Victorino reconoció sobre la marcha a un mestizo a quien apodaban el Maracuchito, no se le sabía oficio, porque ni ladrón era. El Maracuchito malbarataba noches de sábados recostado al mostrador de El Edén, su indolencia goajira dejaba entibiar la cerveza en el vaso, ninguna música lo indujo a la tentación del baile, veía pasar con pinta de chulo avezado y tolerante a las ficheras que cruzaban apremiadas hacia el baño, Crisanto Guánchez aseguraba que era un sapo a sueldo, que suministraba informaciones a la policía, pero jamás pudieron comprobarse esas acusaciones, Crisanto Guánchez no creía en nadie.

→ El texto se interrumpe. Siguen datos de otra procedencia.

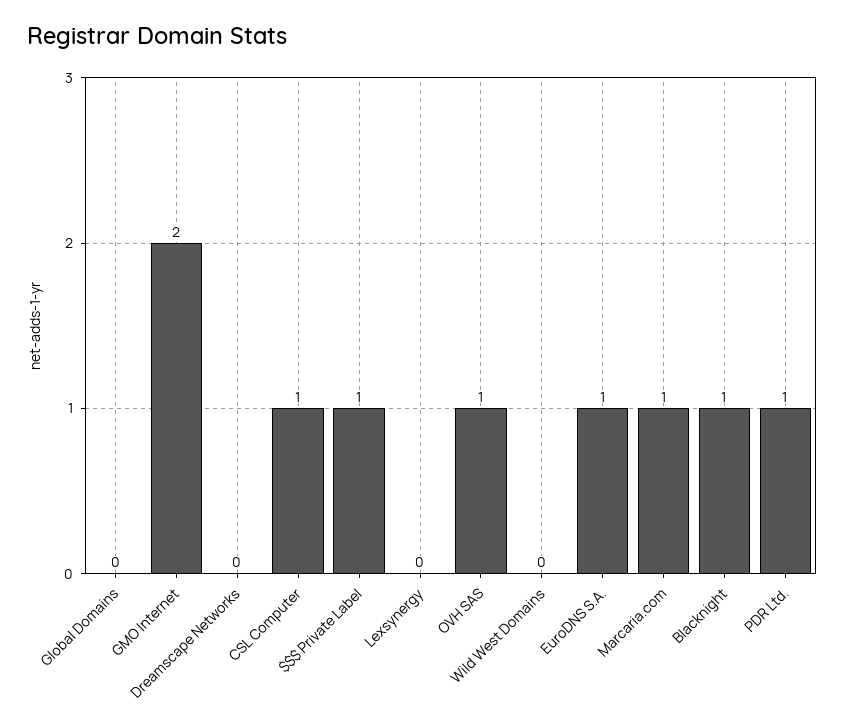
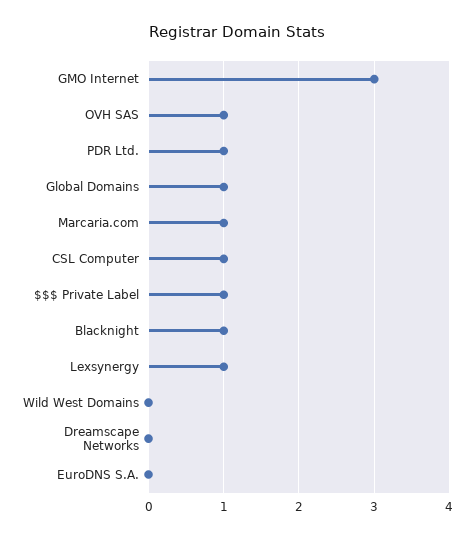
Global Domains: 0 -> 1
GMO Internet: 2 -> 3
Lexsynergy: 0 -> 1
EuroDNS S.A.: 1 -> 0

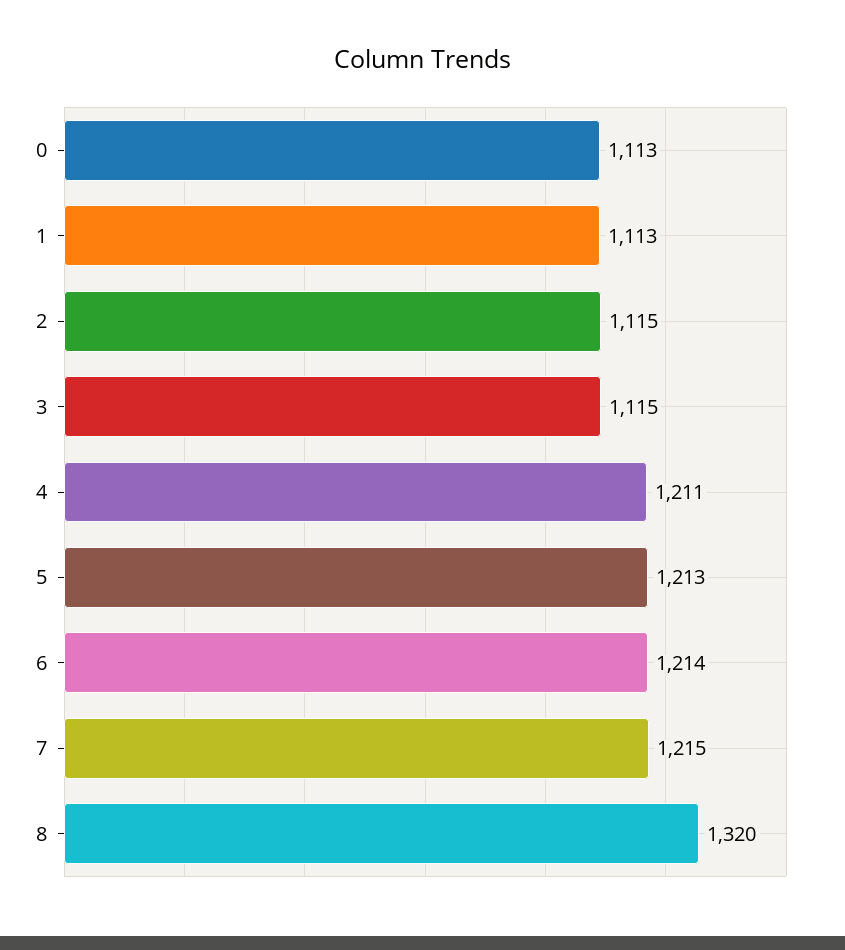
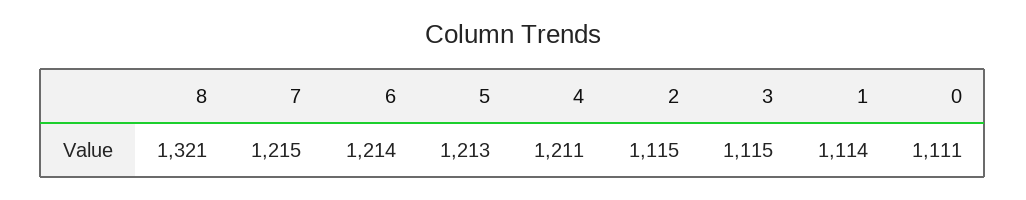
0: 1113 -> 1111
1: 1113 -> 1114
8: 1320 -> 1321

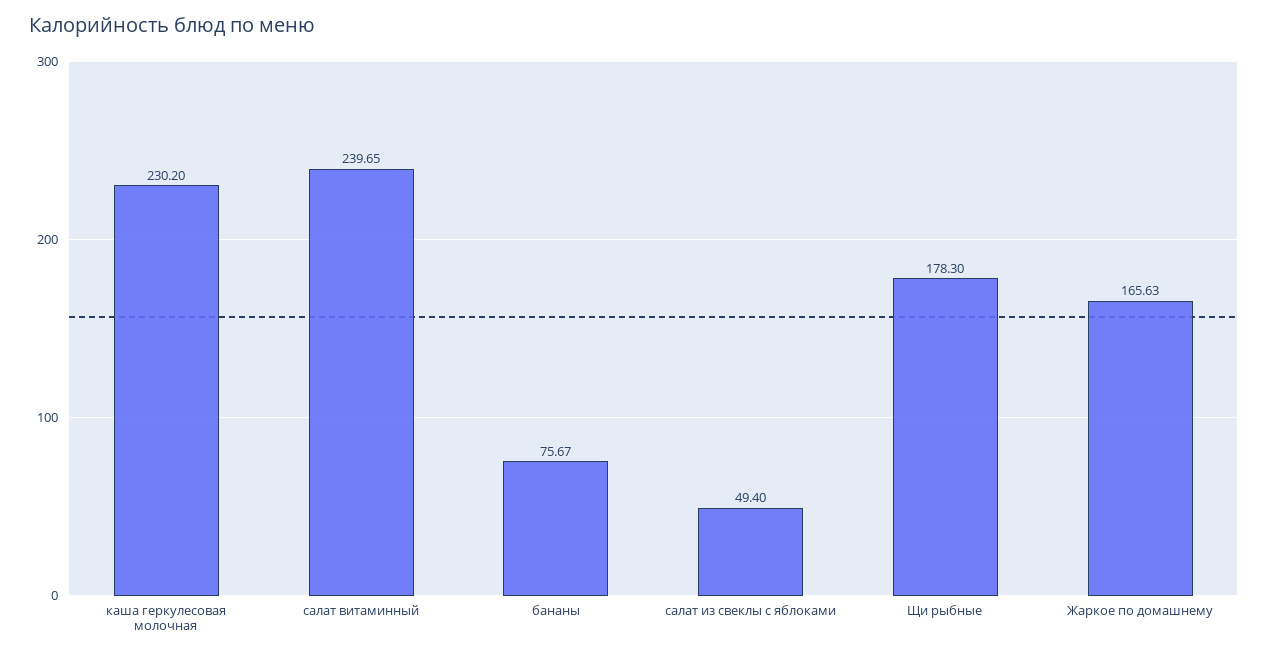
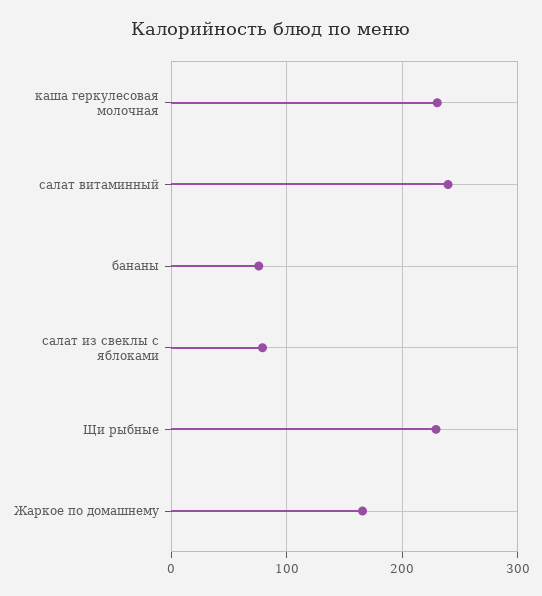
салат из свеклы с яблоками: 49.4 -> 80
Щи рыбные: 178.3 -> 230

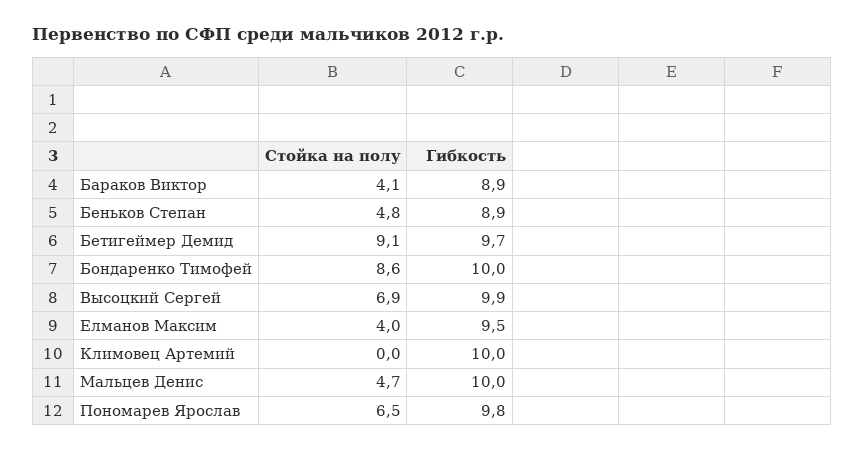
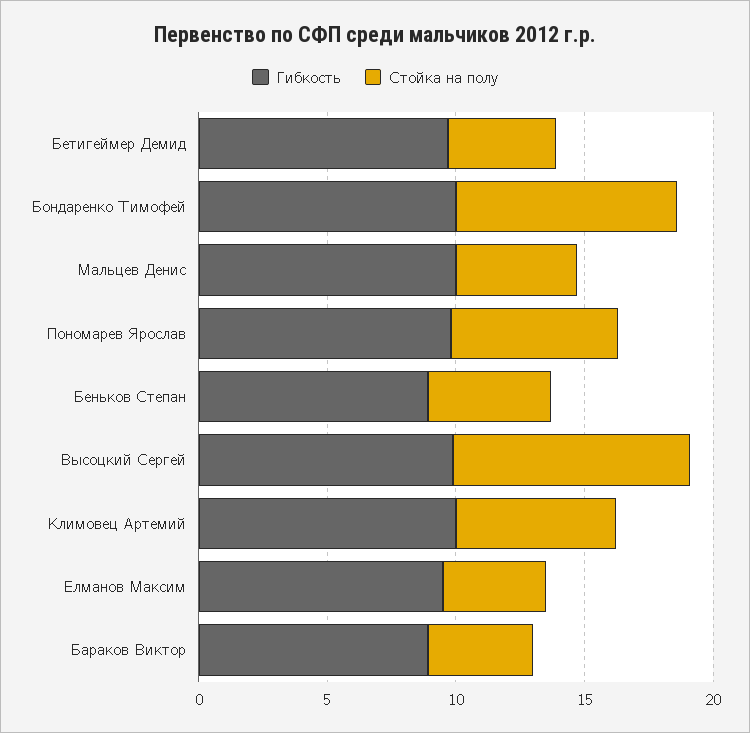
Стойка на полу, Бетигеймер Демид: 9.1 -> 4
Стойка на полу, Высоцкий Сергей: 6.9 -> 9
Стойка на полу, Климовец Артемий: 0 -> 6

El Maracuchito también lo reconoció a él, un maretazo de sangre en las fosas nasales le advirtió bruscamente al Maracuchito el funesto atolladero en que se había metido. Aquel semblante indignado que adquirió cuando alguien tocó perentoriamente la puerta, transformóse en rebrillar de rata acorralada, en esfuerzo por anular un pánico que le sería mortal si llegaba a agarrotarle los pasos. Había vislumbrado la intención de los dedos de Victorino al deslizarse crispados hacia el bolsillo del pantalón, había visto blanquear la cacha de la navaja en la semipenumbra, había escuchado el clic premonitorio de la hoja al abrirse. Intuyó que su única, aventurada, riesgosa, pero única escapatoria estaba en la luz de la puerta, no obstante la mano armada de Victorino que le bloqueaba el camino. Su instinto de conservación, o su lógica indígena que filtraba en goterones, le indicaban que el peligro mayor residía en la permanencia expectante dentro del cuarto, a Victorino le crecería la ferocidad a medida que se prolongara el testimonio del agravio, a Victorino se le endurecería el aplomo a medida que amainara su sorpresa, paralizarse acurrucado en la oscuridad era resignarse a morir degollado como un marrano. El Maracuchito se escabulló de la cama en calzoncillos jockey y calcetines blancos, resbalaba estampillado a la pared, trataba de acortar palmo a palmo los dos metros malsanos que lo separaban de la puerta. Avanzaba con los ojos clavados en el puño negro que apretaba la navaja y, cuando ese puño se adelantó relampagueante, el Maracuchito retrocedió en retorcido repliegue de látigo o de llama, el filo heridor cortó el aire a milímetros de su ombligo. Del intestino le brotó una voz miserable:

¿Me vas a matar por una fichera, mi hermano, por una puta vulgar? dijo un renacuajo baboso y pálido, adherido a la madera rosada de un aguamanil.